I reached out to Chaudhary to discuss his piece and perhaps explain his intention. It might shock you, dear readers, as it shocked me, to know that he replied. Chaudhary was very polite. He told me through a series of brief direct messages that he did explain the purpose of his piece to Iqra. In fact, he was not the only one to do so. Tuff FC was aware as well. Chaudhury told me that he was very surprised at the reactions as he was advised there were no problems with the piece whatsoever. The club should know better. That they didn’t recognize that the theme of the piece was potentially inflammatory and unfair to their young player is extremely worrisome.
He also said he was not aware that the family wanted to have the piece pulled. The situation did not escalate.
In fairness to Chaudhury, I don’t agree with the angle of theme but if he was encouraged to go ahead by Tuff FC, then he would submit his piece- as any journalist would.
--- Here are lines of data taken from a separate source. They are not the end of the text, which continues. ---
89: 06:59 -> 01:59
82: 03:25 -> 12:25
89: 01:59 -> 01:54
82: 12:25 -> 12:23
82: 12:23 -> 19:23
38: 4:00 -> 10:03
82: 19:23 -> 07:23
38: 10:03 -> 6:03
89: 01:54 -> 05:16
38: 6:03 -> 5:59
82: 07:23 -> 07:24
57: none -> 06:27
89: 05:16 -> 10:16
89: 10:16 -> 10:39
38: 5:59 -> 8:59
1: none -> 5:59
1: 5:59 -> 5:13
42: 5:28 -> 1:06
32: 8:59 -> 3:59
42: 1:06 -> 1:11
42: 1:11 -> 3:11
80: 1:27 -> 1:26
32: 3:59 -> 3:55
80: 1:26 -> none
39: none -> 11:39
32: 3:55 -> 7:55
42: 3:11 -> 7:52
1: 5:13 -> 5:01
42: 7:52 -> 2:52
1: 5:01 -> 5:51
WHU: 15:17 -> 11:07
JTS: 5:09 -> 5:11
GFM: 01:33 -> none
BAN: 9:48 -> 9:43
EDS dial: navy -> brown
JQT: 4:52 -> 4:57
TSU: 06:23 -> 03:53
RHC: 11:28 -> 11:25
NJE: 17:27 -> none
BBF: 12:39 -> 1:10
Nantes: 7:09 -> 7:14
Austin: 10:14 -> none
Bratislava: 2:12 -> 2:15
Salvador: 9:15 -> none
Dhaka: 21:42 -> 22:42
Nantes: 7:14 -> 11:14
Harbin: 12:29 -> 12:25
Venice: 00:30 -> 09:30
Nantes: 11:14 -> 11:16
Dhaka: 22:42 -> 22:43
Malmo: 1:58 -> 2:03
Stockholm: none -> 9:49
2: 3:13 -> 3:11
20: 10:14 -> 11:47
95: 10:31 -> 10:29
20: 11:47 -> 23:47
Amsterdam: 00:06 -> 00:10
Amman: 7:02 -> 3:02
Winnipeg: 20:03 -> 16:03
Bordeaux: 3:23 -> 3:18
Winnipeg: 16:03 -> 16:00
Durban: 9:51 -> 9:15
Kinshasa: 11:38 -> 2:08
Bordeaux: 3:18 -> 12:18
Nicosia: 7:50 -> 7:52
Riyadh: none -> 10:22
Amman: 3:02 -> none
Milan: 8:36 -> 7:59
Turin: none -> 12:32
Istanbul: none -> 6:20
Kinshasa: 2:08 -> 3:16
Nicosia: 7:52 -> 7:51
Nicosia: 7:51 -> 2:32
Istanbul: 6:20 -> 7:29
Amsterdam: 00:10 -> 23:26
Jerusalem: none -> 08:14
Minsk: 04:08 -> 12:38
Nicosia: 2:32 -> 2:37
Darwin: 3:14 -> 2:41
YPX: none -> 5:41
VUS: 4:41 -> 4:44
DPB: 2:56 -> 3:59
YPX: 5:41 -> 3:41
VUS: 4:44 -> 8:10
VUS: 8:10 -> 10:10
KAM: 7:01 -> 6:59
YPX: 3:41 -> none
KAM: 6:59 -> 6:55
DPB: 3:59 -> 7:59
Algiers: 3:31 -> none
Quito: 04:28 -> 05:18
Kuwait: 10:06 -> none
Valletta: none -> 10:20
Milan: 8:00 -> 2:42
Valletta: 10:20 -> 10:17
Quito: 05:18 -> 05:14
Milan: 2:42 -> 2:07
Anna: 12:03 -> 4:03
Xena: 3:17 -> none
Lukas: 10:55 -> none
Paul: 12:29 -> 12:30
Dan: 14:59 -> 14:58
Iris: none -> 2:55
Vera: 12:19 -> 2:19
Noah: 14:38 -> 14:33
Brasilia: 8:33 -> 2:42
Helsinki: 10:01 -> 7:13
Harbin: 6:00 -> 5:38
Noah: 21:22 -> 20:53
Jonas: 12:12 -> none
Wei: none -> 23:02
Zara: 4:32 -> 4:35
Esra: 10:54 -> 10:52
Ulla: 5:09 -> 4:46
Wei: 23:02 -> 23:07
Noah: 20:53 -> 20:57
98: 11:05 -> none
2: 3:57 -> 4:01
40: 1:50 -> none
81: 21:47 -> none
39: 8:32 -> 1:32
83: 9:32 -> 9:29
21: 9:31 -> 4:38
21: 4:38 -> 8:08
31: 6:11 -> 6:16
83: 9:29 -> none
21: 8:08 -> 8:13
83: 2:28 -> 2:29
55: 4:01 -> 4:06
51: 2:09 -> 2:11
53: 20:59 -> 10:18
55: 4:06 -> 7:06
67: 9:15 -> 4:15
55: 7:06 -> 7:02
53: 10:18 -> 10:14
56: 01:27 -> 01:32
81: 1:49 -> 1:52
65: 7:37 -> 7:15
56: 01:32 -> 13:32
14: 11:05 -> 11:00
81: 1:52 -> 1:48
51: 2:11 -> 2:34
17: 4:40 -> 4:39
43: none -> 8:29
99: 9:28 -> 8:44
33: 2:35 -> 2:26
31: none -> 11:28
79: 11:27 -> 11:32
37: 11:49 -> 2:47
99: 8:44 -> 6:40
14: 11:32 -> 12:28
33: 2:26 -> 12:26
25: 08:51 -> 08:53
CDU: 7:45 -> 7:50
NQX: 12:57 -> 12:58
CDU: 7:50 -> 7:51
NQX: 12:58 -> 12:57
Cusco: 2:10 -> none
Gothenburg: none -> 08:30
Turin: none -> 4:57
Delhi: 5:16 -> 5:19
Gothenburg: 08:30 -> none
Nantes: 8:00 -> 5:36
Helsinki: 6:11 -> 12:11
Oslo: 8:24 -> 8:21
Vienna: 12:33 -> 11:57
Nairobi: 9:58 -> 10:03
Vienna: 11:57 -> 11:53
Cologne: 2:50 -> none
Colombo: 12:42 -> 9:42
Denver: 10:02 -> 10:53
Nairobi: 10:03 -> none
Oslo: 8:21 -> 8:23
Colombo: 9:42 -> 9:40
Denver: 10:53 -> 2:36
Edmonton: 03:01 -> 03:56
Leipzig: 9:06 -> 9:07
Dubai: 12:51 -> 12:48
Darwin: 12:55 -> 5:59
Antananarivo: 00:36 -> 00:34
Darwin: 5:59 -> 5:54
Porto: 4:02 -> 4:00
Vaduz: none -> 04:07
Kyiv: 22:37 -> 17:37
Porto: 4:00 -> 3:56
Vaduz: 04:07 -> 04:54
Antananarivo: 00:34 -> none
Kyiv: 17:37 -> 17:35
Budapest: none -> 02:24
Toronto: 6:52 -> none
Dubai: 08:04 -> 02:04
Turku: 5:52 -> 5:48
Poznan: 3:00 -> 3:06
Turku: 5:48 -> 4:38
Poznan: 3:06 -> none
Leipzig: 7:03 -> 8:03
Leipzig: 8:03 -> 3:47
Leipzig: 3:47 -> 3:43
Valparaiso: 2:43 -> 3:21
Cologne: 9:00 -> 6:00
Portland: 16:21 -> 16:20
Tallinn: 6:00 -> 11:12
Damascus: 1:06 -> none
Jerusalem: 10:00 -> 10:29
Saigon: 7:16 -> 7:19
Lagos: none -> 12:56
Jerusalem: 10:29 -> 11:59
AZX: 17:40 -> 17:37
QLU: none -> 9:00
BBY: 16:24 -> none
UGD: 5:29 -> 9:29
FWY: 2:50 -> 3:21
As I would have.
I am weary of and disappointed in a system that doesn’t protect young, female players or perhaps their best interest. A little bit of publicity for a football club is not worth humiliating a player. Ever.
I don’t expect journalists or teams to share the same views as me, but I demand better for Iqra Ismail. And I hope she keeps playing.
There does not seem to be enough explanation of why this young girl would want to and subsequently change her mind and drop the idea of going to Syria to marry an ISIS fighter. One can understand why she would want to play soccer. But is it a good alternative to marrying an ISIS fighter? We need to know what is the connection. Perhaps Chaudhary did not cover that but nor does the author. May be they think it is normal for any girl to want to act that way. Is it? May be!